Copy the listing below line by line, keeping every word and mark unchanged.

MATERIAL SUPPLIED:
○ ○ ○ ○ ○
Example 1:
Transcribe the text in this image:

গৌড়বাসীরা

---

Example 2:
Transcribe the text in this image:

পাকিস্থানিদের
○ ○ ○ ○ ○
FINISHED ANSWER:
Example 1:
Transcribe the text in this image:

গৌড়বাসীরা

---

Example 2:
Transcribe the text in this image:

পাকিস্থানিদের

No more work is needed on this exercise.